New Census Shows Income Inequality in Red vs. Blue States — and Just How Hypocritical Democrats Are
How many decades has the Democrat Party railed against “rich people,” or accused the Republican Party of being the “party of the rich,” while calling themselves “the party of the working class”? Remember Barack Obama’s ridiculous admonishment that upper-income Americans need to pay their “fair share“? Remember also how Democrats never tell us when that “fair share” is enough?
Just one problem. According to a statistical regression analysis of Census data by Daily Wire, the more liberal a state, the more likely it is to be home to income inequality. Oopsie, Democrats.
Here’s more, via Daily Wire:
New York, Connecticut, and California had the biggest gulf between rich and poor, according to a Census Bureau yardstick called the Gini Index that measures how far an area is from “perfect equality (where everyone receives an equal share).” Utah, Indiana, and South Dakota had the least inequality. The Census Bureau’s detailed annual population study, the American Community Survey, was released on September 15, and covered 2021.
Democrat talk is cheap. While the party emphasizes “income gaps” between upper-class, and lower- and middle-class people — now promoted by the left as “equity” (wealth redistribution) — Daily Wire’s analysis reveals data and facts that fly in the face of the left’s narrative.
Conservative political consultant David Gordon told Daily Wire:
This shows that all of the things that [Democrats] complain about actually come from Democrat policies. When they complain about poor outcomes for blacks, for example, that is primarily in the areas where they have governed for generations, to catastrophic effect.
Democrat President Lyndon Johnson’s disastrous 1964 “War on Poverty” (Welfare) program remains the best example of Gordon’s point. Sixty years later, much of black, urban America has become an abject failure, resulting in skyrocketing violent crime and rampant gang activity.
The Daily Wire analysis focused on the 10 most liberal and 10 most conservative states by selecting those where one party controls both the legislature and governor’s mansion, then ordering them by the share of state legislature seats controlled by that party:
Hawaii was the most liberal state, with 93% Democrats in its legislature, but it was excluded because it is not part of the mainland and is subject to unique economic forces. That left Rhode Island, with an 87%-Democrat legislature, as the most Democratic state, followed by California, New York, and Delaware. The most conservative state was South Dakota, with a 90%-Republican legislature, followed by Wyoming, North Dakota, and Idaho.
The analysis also compared income gaps between races, including Hispanics; in terms of median income, Rhode Island, New York, and Connecticut had the largest gap between whites and Hispanics. Six of the 10 blue states analyzed had larger income gaps between foreign-born residents and whites than in every red state.
And, then these glaring differences:
In California, the average foreign-born resident made only a third of what native-born Californians earned. By contrast, in Idaho, the average black resident made 85% as much as the average white person, the closest thing to racial equity of any state. In Indiana, Hispanics made close to 90% as much as whites.

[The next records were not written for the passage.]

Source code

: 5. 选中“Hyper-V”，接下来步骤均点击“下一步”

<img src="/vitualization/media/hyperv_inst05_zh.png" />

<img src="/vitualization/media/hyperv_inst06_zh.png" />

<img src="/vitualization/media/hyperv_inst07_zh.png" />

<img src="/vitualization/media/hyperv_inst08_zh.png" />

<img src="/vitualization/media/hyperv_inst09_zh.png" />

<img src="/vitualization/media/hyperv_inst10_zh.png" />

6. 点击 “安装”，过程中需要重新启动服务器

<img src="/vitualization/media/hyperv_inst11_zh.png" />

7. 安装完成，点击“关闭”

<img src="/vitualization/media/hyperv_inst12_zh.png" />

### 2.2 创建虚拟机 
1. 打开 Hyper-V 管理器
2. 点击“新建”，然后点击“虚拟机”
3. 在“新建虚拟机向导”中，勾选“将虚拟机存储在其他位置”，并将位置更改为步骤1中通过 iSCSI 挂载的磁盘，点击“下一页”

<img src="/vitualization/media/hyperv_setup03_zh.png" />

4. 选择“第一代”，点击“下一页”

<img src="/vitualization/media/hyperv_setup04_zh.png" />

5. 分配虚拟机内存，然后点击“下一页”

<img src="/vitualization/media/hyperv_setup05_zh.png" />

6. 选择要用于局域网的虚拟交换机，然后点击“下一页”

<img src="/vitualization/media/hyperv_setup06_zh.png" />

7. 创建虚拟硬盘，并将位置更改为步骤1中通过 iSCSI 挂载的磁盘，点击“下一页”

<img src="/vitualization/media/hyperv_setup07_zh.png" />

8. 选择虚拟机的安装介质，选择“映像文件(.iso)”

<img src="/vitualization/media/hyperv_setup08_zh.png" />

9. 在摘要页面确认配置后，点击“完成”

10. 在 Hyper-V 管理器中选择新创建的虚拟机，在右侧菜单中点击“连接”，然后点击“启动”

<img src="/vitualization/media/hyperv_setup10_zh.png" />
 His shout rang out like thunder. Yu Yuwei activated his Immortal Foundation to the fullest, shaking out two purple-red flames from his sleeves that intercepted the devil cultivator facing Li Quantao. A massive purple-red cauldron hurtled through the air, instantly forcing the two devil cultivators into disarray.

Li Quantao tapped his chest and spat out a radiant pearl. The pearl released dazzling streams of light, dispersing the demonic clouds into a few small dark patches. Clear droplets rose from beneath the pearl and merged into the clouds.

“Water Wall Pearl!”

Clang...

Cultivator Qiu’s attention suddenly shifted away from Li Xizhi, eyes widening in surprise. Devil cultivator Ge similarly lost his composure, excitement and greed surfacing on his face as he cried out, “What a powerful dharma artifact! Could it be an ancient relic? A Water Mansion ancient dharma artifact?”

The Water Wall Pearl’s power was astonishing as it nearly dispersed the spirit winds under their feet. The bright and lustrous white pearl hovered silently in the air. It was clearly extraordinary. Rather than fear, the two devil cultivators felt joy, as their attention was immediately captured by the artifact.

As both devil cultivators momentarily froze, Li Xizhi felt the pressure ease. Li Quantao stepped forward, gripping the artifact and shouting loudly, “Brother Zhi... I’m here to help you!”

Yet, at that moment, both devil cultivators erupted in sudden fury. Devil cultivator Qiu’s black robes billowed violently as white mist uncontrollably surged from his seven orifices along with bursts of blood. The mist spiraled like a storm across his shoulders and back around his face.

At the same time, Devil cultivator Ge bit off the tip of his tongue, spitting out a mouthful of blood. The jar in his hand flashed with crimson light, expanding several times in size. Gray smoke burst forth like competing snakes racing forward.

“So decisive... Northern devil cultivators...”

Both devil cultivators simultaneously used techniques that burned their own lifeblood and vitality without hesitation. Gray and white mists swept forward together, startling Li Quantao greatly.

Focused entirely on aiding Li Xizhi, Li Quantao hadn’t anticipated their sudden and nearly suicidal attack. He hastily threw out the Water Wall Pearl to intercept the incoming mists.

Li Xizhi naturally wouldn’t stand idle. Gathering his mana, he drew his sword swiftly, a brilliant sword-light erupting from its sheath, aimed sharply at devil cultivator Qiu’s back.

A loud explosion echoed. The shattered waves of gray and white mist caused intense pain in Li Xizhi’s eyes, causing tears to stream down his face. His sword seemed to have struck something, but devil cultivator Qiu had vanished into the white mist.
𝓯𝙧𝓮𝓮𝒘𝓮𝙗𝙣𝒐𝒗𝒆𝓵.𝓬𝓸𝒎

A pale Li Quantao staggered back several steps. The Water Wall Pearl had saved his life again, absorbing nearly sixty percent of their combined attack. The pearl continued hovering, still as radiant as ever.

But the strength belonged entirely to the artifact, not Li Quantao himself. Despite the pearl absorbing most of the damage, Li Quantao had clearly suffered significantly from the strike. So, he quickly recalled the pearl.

Who knew? Oh, wait — California continues to import as many illegal aliens as possible and welcomes homeless people in droves. You don’t suppose that has anything to do with the no-longer Golden State’s income gap, do you? Rhetorical question.
As I suggested earlier, the Democrat narrative has long been that red states are more impoverished – which the Census’ main poverty measure clearly shows is highly misleading because, as Daily Wire noted, the Census does not adjust for an area’s cost-of-living, and instead sets a uniform dollar amount as the poverty line for every family of a given size, making it useless. Needless to say, the cost of living in New York City and San Francisco, for example, is substantially higher than in rural Alabama or Georgia.
Moreover, the analysis determined, while median incomes are higher in the 10 measured blue states, rent and home prices are also substantially higher than in red states. Families of every race in red states are more likely than those in blue states to own their own homes vs. renting.
Finally, despite liberals touting the wonders of public education and teachers unions vs. private education, you guessed it: the more liberal a state, the higher percentage of children attend private schools.
The extensive analysis further validates what we’ve known about Democrats for decades, particularly liberal elites: what’s good for thee is not good for me. Imagine that.